Je repense à la Terre : encore une notion floue, comme le reste. Quelques images me parviennent cependant ; Oh, très peu ! Tout ce dont je parviens à me souvenir, c'est d'une étendue d'eau remplissant la quasi-totalité de mon champ de vision, se profilant à l'infini vers l'horizon. C'est bleu. C'est beau. C'est « beau ». Quel drôle de mot, celui que je viens d'employer. « Beau ». B-E-A-U. Cela ne s'écrit absolument pas comment cela se prononce. Peut-être que c'est ce qui rend ce mot... beau. Ah! Si je pouvais, je rirais. Mais j'ai oublié comment on fait... Ah, disais-je donc, le mot « beau ». Je ne sais plus ce qu'il veut dire. Mais contrairement aux autres mots qui ont quitté mon esprit, j'ai la sensation de n'avoir jamais clairement su ce qu'il voulait dire. Tout ce que je sais, c'est ce que je trouve beau. L'étendue d'eau est belle. Si je me souviens bien, on appelle toute cette eau « mer ». Alors, la mer est belle. Des souvenirs semblent revenir. Je revois des terrains immenses couverts de ce qu'on appelle « arbres ». Je crois qu'on nomme ces terrains « forêts ». Alors la forêt est belle. Je me rappelle d'une autre étendue bleue, mais ce n'est pas de l'eau ; je ne sais même pas en quoi c'est fait. Dans mes souvenirs, cela s'étendait au-dessus de ma tête et semblait encore plus infini que la mer - bien que je me rende compte que cela n'a pas de sens, quelque chose d'infini ne peut pas être plus infini qu'une autre chose infinie, mais tout n'est plus très clair dans ma tête frigorifiée. Dans cette étendue bleue en hauteur, il y avait par moments des taches blanches à l'aspect duveteux, tels des plumes ou des bouts de coton éparpillés dans les airs. Parfois, ces bouts de coton étaient longs, très fins, du blanc le plus pur qu'on puisse trouver mais d'autres fois, ces cotons étaient titanesques, épais, gris sombre, créaient de la lumière qui faisait un bruit assourdissant et lâchaient des milliers de litres d'eau sur les humains en contrebas, toujours prisonniers de la planète. L'étendue bleue se nommait « ciel », les bouts de coton « nuages », l'eau qui tombait de ces nuages la « pluie ». Tout ça est beau.

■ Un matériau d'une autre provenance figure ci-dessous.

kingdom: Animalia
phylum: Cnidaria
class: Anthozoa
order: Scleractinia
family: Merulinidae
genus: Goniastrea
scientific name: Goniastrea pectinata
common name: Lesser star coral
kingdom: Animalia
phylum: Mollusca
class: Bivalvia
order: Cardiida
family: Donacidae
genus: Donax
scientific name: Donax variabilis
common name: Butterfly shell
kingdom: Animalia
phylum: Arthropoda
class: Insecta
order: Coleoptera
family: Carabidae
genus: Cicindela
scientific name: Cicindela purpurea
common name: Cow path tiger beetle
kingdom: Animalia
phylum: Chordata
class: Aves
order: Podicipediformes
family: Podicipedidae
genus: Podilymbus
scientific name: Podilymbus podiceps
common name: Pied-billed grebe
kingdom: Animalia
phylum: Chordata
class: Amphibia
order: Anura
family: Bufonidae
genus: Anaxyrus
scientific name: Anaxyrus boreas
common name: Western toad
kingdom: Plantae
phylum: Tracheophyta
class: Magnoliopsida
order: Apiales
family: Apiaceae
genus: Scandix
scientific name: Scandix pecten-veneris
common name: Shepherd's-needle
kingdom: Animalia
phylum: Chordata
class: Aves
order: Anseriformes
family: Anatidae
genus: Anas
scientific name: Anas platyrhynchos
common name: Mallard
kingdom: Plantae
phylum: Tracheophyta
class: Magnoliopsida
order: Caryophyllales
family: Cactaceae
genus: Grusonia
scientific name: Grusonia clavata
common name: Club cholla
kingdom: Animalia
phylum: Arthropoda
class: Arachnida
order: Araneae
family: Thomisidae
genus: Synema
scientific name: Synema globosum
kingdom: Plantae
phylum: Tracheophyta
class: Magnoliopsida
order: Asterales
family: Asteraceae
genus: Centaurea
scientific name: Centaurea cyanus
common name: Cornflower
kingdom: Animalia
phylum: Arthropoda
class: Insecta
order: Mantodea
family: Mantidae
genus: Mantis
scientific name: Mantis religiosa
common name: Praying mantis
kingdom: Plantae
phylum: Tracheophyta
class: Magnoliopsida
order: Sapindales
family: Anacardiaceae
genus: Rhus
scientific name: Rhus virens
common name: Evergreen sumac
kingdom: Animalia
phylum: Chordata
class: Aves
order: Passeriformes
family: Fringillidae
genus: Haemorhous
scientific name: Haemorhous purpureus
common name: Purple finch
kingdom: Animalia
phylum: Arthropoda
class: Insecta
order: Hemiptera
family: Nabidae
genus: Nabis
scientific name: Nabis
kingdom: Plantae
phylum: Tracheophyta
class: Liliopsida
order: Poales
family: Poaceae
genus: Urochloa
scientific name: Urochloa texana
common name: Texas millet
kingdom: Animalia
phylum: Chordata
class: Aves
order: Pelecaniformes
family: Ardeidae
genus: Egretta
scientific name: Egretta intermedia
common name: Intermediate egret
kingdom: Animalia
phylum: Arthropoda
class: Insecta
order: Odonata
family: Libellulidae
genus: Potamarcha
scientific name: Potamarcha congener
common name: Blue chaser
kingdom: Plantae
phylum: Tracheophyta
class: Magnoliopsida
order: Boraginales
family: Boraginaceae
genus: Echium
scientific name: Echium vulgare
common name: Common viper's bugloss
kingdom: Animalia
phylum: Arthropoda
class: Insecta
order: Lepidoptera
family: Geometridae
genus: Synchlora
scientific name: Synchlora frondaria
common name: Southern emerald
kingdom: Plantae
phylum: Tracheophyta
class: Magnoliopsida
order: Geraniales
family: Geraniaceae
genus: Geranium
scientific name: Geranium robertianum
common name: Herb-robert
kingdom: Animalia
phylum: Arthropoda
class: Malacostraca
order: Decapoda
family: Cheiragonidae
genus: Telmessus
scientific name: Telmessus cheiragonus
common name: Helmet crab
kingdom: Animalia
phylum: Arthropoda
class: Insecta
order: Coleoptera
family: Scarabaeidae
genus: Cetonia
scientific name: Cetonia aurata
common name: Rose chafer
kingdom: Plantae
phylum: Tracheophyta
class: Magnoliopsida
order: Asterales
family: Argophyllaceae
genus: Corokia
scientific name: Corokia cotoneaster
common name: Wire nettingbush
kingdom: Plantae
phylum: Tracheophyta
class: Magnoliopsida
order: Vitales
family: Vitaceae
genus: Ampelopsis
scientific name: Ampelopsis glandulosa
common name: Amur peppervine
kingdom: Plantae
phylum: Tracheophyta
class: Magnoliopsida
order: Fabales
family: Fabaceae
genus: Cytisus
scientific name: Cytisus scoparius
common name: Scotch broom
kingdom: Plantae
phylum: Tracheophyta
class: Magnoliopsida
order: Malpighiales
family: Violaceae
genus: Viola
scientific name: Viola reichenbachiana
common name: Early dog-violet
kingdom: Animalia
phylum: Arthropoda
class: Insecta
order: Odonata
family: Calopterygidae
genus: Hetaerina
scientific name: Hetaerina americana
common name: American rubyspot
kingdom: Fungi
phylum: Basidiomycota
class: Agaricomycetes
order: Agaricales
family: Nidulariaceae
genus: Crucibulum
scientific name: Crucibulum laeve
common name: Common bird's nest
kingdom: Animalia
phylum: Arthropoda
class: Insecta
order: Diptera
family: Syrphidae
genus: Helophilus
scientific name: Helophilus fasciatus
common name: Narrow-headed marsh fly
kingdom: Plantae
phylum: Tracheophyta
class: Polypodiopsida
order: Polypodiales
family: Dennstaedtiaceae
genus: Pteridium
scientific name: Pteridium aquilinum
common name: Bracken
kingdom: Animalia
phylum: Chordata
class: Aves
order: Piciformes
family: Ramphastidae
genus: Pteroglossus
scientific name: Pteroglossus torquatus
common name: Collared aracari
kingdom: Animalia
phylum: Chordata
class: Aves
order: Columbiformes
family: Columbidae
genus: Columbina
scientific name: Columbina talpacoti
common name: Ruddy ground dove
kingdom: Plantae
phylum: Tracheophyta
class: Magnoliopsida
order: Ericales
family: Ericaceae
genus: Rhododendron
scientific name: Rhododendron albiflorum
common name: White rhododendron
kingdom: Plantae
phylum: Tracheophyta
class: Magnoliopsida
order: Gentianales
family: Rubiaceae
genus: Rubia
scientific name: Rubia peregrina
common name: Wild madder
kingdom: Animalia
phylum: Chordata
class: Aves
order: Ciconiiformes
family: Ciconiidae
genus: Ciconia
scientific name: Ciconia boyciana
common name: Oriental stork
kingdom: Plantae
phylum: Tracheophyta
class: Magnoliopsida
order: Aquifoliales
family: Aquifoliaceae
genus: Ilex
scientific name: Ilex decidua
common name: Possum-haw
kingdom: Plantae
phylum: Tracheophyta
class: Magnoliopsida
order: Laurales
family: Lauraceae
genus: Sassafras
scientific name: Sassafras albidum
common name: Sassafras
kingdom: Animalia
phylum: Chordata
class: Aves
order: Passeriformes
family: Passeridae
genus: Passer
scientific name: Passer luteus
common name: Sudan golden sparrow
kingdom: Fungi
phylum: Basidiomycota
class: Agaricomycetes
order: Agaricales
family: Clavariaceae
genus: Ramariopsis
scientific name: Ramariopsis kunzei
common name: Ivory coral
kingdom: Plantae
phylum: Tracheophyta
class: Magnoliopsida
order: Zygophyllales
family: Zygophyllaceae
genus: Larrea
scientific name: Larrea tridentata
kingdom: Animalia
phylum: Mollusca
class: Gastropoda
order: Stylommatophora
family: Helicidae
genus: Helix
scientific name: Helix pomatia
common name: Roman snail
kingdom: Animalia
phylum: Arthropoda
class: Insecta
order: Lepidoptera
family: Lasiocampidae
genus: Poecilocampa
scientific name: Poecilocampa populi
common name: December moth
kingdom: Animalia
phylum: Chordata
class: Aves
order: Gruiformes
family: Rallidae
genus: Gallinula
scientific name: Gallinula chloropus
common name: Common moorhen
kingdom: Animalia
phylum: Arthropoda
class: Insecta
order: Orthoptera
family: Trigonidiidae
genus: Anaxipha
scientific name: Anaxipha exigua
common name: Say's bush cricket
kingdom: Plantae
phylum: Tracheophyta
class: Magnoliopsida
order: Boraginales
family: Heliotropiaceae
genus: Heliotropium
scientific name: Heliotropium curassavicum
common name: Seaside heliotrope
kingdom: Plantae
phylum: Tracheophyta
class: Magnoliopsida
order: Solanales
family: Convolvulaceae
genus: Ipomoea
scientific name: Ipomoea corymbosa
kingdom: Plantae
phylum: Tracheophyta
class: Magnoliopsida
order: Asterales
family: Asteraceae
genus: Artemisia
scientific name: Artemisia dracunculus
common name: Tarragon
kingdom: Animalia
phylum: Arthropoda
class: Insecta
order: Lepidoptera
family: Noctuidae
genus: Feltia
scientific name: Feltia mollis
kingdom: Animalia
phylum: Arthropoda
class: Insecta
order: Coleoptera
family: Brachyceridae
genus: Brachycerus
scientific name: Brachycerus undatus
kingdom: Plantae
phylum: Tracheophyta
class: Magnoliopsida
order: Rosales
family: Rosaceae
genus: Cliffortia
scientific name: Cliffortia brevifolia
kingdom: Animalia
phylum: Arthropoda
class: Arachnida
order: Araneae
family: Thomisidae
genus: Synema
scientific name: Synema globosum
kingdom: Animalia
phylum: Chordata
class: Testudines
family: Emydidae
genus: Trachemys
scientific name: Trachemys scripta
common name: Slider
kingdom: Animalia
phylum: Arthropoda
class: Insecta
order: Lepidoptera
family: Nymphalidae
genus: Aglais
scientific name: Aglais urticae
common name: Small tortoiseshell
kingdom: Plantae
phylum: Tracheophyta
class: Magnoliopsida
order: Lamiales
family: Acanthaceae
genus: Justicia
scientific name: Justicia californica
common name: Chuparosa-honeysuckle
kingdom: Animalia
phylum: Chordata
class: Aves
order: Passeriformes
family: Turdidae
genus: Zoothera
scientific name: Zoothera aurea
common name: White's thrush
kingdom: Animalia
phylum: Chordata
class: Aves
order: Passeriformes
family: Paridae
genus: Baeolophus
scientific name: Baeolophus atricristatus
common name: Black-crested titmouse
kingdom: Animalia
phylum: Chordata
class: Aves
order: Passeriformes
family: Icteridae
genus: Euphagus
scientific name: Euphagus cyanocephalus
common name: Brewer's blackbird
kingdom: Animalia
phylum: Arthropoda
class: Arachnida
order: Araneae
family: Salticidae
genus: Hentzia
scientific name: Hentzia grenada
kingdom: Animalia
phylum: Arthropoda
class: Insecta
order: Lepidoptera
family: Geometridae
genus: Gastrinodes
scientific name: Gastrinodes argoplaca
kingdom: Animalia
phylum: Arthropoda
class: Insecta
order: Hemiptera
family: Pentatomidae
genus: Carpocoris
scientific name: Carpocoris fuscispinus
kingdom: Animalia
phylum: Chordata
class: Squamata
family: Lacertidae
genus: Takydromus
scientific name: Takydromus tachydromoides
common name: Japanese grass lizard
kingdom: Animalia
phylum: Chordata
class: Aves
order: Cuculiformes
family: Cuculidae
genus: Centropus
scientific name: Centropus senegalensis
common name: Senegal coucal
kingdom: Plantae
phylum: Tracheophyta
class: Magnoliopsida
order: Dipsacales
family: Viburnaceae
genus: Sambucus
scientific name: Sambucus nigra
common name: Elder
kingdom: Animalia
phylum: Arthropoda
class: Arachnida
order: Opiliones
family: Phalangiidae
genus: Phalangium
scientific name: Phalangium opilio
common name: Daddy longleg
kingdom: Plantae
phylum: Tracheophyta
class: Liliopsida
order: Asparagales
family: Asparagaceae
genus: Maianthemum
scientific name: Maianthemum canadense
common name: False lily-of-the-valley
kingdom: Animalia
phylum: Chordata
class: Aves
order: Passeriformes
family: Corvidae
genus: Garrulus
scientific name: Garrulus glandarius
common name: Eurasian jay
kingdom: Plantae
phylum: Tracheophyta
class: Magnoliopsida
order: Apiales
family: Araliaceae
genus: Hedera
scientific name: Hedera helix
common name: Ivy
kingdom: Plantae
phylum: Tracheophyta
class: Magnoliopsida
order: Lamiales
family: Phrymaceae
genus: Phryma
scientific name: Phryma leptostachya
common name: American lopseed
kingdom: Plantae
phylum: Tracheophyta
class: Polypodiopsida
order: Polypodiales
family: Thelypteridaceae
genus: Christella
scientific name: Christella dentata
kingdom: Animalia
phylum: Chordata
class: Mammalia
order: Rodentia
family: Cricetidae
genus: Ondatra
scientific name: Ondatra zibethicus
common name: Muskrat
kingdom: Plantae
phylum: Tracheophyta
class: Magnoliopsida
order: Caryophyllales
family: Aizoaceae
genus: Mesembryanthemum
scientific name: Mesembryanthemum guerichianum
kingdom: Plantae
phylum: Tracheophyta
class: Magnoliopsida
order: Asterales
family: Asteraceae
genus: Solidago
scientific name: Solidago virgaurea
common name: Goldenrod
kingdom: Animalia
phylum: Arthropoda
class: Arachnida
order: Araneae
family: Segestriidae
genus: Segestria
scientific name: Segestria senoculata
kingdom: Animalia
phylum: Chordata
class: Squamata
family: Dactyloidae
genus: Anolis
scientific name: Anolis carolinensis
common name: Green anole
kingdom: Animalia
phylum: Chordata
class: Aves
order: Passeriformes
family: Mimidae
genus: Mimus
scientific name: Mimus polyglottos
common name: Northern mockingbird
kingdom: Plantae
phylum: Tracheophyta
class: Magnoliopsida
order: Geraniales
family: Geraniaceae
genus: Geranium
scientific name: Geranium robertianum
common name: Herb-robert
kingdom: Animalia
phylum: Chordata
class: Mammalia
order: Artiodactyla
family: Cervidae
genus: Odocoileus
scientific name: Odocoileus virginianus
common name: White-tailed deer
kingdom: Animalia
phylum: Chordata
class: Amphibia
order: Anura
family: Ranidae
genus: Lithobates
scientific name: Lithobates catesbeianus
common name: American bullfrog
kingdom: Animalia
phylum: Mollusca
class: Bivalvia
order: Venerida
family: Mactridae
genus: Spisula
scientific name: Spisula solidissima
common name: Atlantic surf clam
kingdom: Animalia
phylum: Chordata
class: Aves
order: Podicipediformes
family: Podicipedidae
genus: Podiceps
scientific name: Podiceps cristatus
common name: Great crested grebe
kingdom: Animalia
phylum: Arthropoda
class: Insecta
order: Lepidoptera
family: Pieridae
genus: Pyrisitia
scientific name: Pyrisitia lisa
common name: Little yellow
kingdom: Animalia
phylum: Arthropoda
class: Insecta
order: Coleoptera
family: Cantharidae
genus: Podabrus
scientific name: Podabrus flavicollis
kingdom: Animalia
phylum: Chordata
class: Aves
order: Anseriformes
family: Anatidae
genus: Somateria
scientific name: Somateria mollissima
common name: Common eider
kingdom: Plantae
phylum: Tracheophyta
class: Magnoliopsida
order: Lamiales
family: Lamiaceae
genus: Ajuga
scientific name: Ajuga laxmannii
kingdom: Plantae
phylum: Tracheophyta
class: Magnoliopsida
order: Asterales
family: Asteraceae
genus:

Je commence à récupérer beaucoup de souvenirs de mon environnement. Des milliers d'images se mélangent à présent dans mon esprit. Mais soudain, tout s'arrête. Toutes les images retombent dans les ténèbres les unes après les autres, disparaissent, sauf une. Il ne subsiste plus qu'une image, seule lumière dans l'obscurité de mon imaginaire. Cette lumière m'éblouit, alors je tente de m'en détourner ; peine perdue, elle suit mon regard. Alors enfin, je daigne poser mes yeux dessus ; et ceux-ci ne parviennent plus à s'en détacher. Tout ce que j'ai dit avant sur la beauté de la mer, de la forêt, du ciel, tout cela me semble plus faux qu'un plus un égale trois. Face à cette nouvelle image, le monde entier me semble d'une laideur absolue. Pourtant, dans un premier temps particulièrement long, je ne sais même pas de quoi il s'agit. Je ne sais même pas ce que représente cette image. Tout ce que je sais, c'est que c'est beau. De la beauté la plus absolue qui soit. Je suis simplement hypnotisé.